In the early days, the prevailing wisdom was that once search had established itself as a viable marketing channel, higher budgets would follow and CPCs would understandably rise. What has followed is a more quantifiable account of the same view, with a number of voices in the search world proclaiming a future of prolonged rises in CPCs.
In late 2010, Efficient Frontier published a report charting significant growth in CPC's across a number of verticals:
- Travel: +21 percent, from January 2010 to January 2011
- Automotive: +8 percent
- Retail: +7 percent
- Finance: +7 percent
The panacea, this story goes, is to invest in process automation from the likes of paid search management platforms. But in truth, there are a number of lower-tech solutions to stave off hyperinflation within the paid search economy.
1. Pay More Attention to Average Position
This metric often takes a backseat to click-through rate (CTR), CPC, and conversion rate.
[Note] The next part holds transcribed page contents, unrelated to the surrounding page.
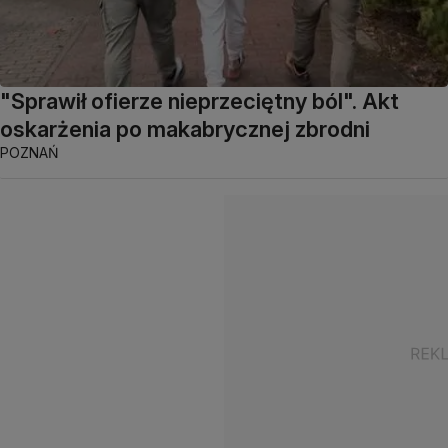
"Sprawił ofierze nieprzeciętny ból". Akt
oskarżenia po makabrycznej zbrodni
POZNAŃ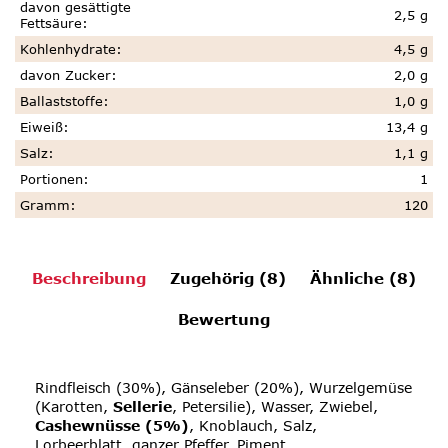
davon gesättigte
2,5 g
Fettsäure
:
Kohlenhydrate
:
4,5 g
davon Zucker
:
2,0 g
Ballaststoffe
:
1,0 g
Eiweiß
:
13,4 g
Salz
:
1,1 g
Portionen
:
1
Gramm
:
120
Beschreibung
Zugehörig (8)
Ähnliche (8)
Bewertung
Rindfleisch (30%), Gänseleber (20%), Wurzelgemüse
(Karotten,
Sellerie
, Petersilie), Wasser, Zwiebel,
Cashewnüsse
(5%)
, Knoblauch, Salz,
Lorbeerblatt, ganzer Pfeffer, Piment.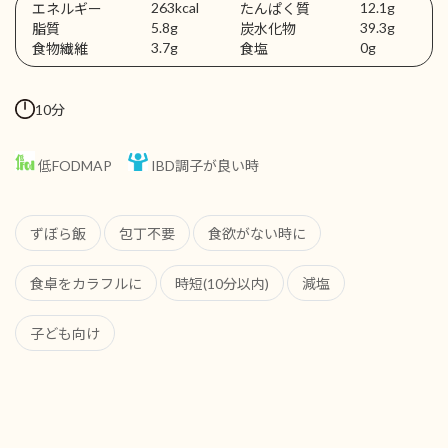
263kcal
12.1g
エネルギー
たんぱく質
5.8g
39.3g
脂質
炭水化物
3.7g
0g
食物繊維
食塩
10分
低FODMAP
IBD調子が良い時
ずぼら飯
包丁不要
食欲がない時に
食卓をカラフルに
時短(10分以内)
減塩
子ども向け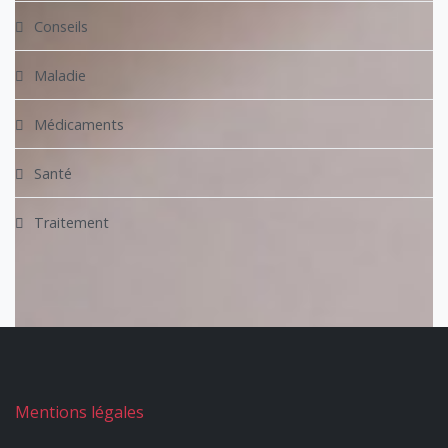
Conseils
Maladie
Médicaments
Santé
Traitement
Mentions légales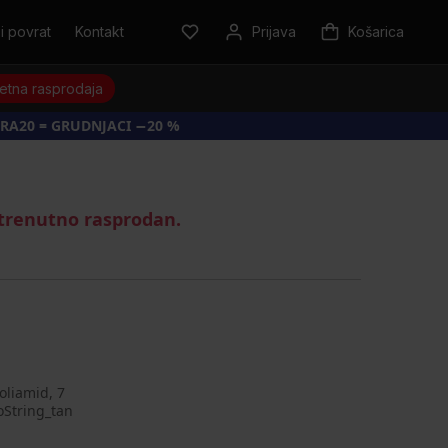
i povrat
Kontakt
Prijava
Košarica
jetna rasprodaja
RA20 = GRUDNJACI −20 %
 trenutno rasprodan.
oliamid, 7
oString_tan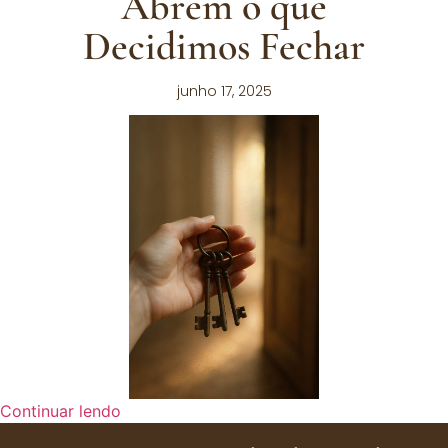
Abrem o que
Decidimos Fechar
junho 17, 2025
Continuar lendo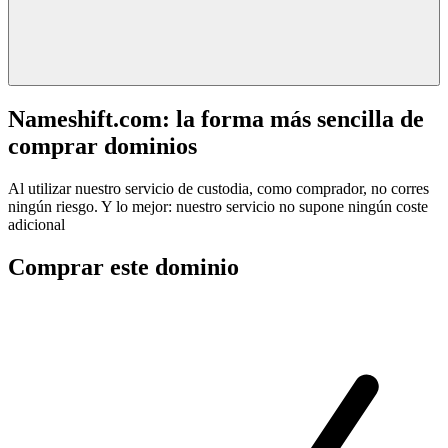
Nameshift.com: la forma más sencilla de
comprar dominios
Al utilizar nuestro servicio de custodia, como comprador, no corres
ningún riesgo. Y lo mejor: nuestro servicio no supone ningún coste
adicional
Comprar este dominio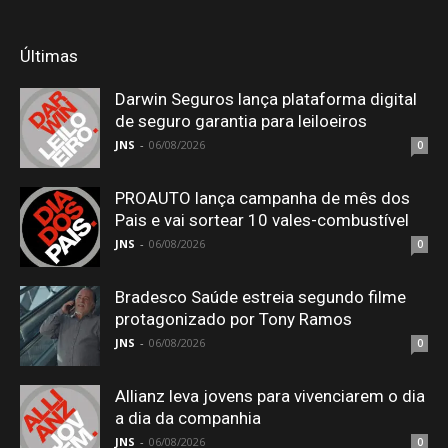
Últimas
Darwin Seguros lança plataforma digital
de seguro garantia para leiloeiros
JNS
-
06/08/2026
0
PROAUTO lança campanha de mês dos
Pais e vai sortear 10 vales-combustível
JNS
-
06/08/2026
0
Bradesco Saúde estreia segundo filme
protagonizado por Tony Ramos
JNS
-
06/08/2026
0
Allianz leva jovens para vivenciarem o dia
a dia da companhia
JNS
-
06/08/2026
0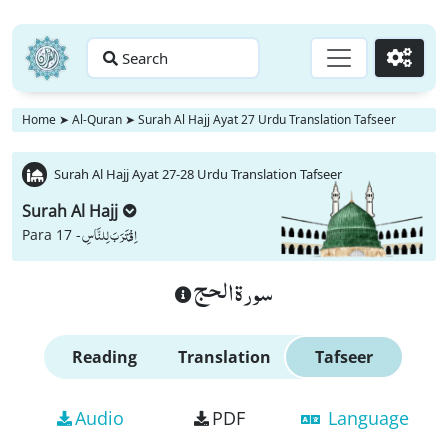
Search
Go
Home
➤
Al-Quran
➤
Surah Al Hajj Ayat 27 Urdu Translation Tafseer
Surah Al Hajj Ayat 27-28 Urdu Translation Tafseer
Surah Al Hajj
اِقْتَرَبَ لِلنَّاسِ
Para 17 -
سورة الحج
Reading
Translation
Tafseer
Audio
PDF
Language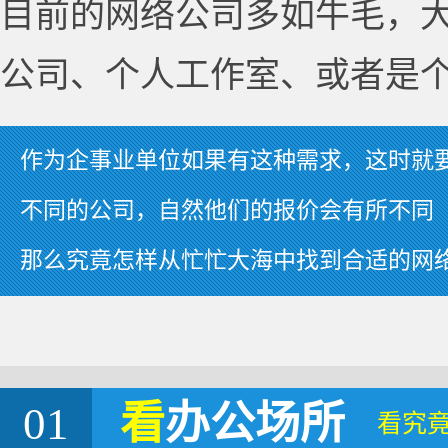
目前的网络公司多如牛毛，
公司、个人工作室、或者是
作为企事业单位如果有这种需求，这时就
不同的公司，自然他们的报价会有所不同
那么究竟怎样从忙忙大海中找到合适的网
01
看
办公场所
看究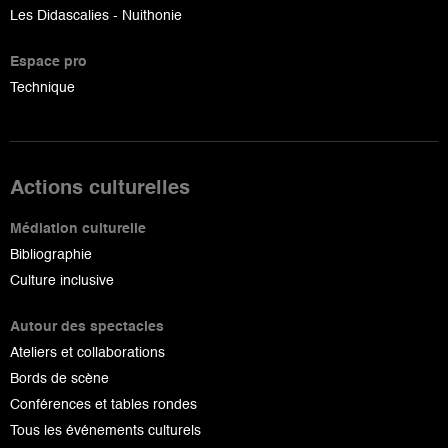
Les Didascalies - Nuithonie
Espace pro
Technique
Actions culturelles
Médiation culturelle
Bibliographie
Culture inclusive
Autour des spectacles
Ateliers et collaborations
Bords de scène
Conférences et tables rondes
Tous les événements culturels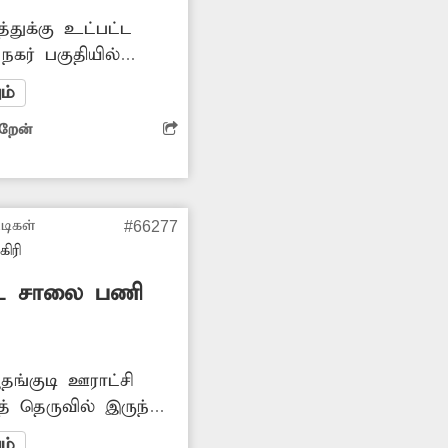
துக்கு உட்பட்ட
நகர் பகுதியில்
கள் உள்ளன.
ம்
சாலை மிக
ிறேன்
வும் காட்சி
ுசக்கர வாகனத்தில்
ன்றனர். விபத்துகளும்
சம்பந்தப்பட்ட
டிகள்
#66277
எடுத்து தார்சாலை
ிரி
 வேண்டும். -சுரேஷ், பாச்சல்.
ட்ட சாலை பணி
தங்குடி ஊராட்சி
த் தெருவில் இருந்து
ாலை பணிகள்
ம்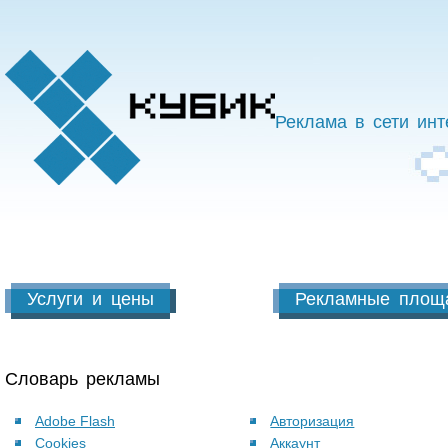
Реклама в сети инт
Услуги и цены
Рекламные площ
Словарь рекламы
Adobe Flash
Авторизация
Cookies
Аккаунт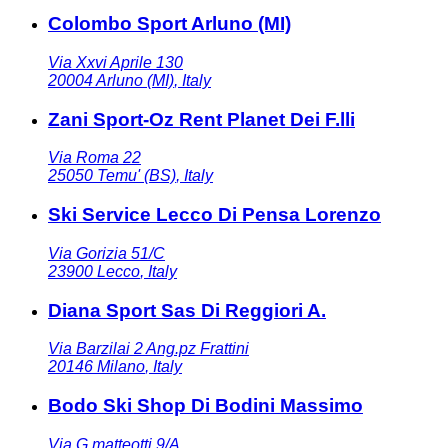
Colombo Sport Arluno (MI)
Via Xxvi Aprile 130
20004
Arluno (MI)
,
Italy
Zani Sport-Oz Rent Planet Dei F.lli
Via Roma 22
25050
Temu' (BS)
,
Italy
Ski Service Lecco Di Pensa Lorenzo
Via Gorizia 51/C
23900
Lecco
,
Italy
Diana Sport Sas Di Reggiori A.
Via Barzilai 2 Ang.pz Frattini
20146
Milano
,
Italy
Bodo Ski Shop Di Bodini Massimo
Via G.matteotti 9/A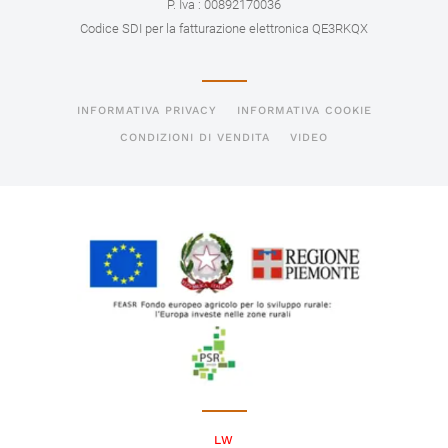
P. Iva : 00892170036
Codice SDI per la fatturazione elettronica QE3RKQX
INFORMATIVA PRIVACY
INFORMATIVA COOKIE
CONDIZIONI DI VENDITA
VIDEO
LW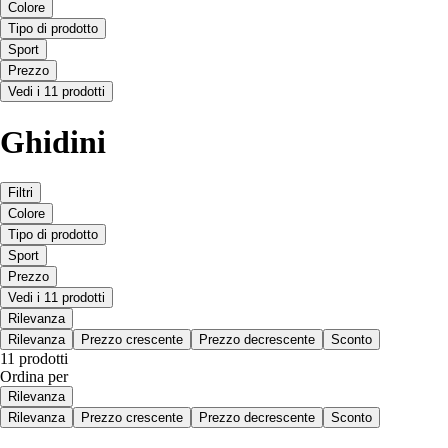
Colore
Tipo di prodotto
Sport
Prezzo
Vedi i 11 prodotti
Ghidini
Filtri
Colore
Tipo di prodotto
Sport
Prezzo
Vedi i 11 prodotti
Rilevanza
Rilevanza
Prezzo crescente
Prezzo decrescente
Sconto
11 prodotti
Ordina per
Rilevanza
Rilevanza
Prezzo crescente
Prezzo decrescente
Sconto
By capping average position, however, search marketers retain control over ballooning costs.
Google AdWords even offers advertisers a position preference functionality, which can be helpful in structuring test scenarios.
2. Blow the Lid Off Your Keyword Lists
The 80/20 rule is alive and well in the paid search world. While the top tier of keywords will always provide the bulk of your impressions and clicks, they also attract the most attention from advertisers and thus are most prone to rising CPCs.
By doing your research and extending way into the long tail, you'll extend your reach and find that better conversion rates await.
3. Experiment With Search Networks
Google segments clicks in paid search between searches conducted on Google.com and its search network partners, licensees of Google's search technology who provide custom search engines within their own sites. Often times the difference in CPC between the two is substantial (in one direction or the other).
4. Daypart Bidding
As PPC tactics are concerned, dayparting is an oldie but a goodie -- but too often we think of it in a black and white context: either your ads are running or they aren't. However, you can also adjust bids based on dayparts.
If your analytics data shows that your conversion rates are lower in the mornings, shave a portion off your morning bids -- this way you'll manage your costs without sacrificing the reach of your advertising.
5. Use Ad Extensions Whenever Possible
Sitelinks, locations, product ads, seller ratings -- these all have one thing in common. They are non-standard ad formats that Google has tested and re-tested, with the intention of assuring high CTRs and efficiency for advertisers.
Given the nature of PPC auctions, these can be effective in managing CPC as well.
6. Invest More in Mobile Search
Searches conducted on mobile devices come at a heavily discounted cost, less than half of what we pay in desktop and laptop search (on average). Meanwhile, the surging sales of smartphones have grown the mobile share of total search impressions to over 10 percent.
7. Scale up to a More Advanced Solution
Managing multiple accounts can be an immense amount of work, but a good bid management tool goes a long way in simplifying the process.
That will make your campaigns work more efficiently on the media side, but what about the performance of your website? Even a small incremental gain in landing page performance can yield huge returns -- and a systematic approach to conversion rate optimization can pay for itself.
When all else fails, you can also accept your fate and just steal some budget away from offline channels -- there's plenty to go around!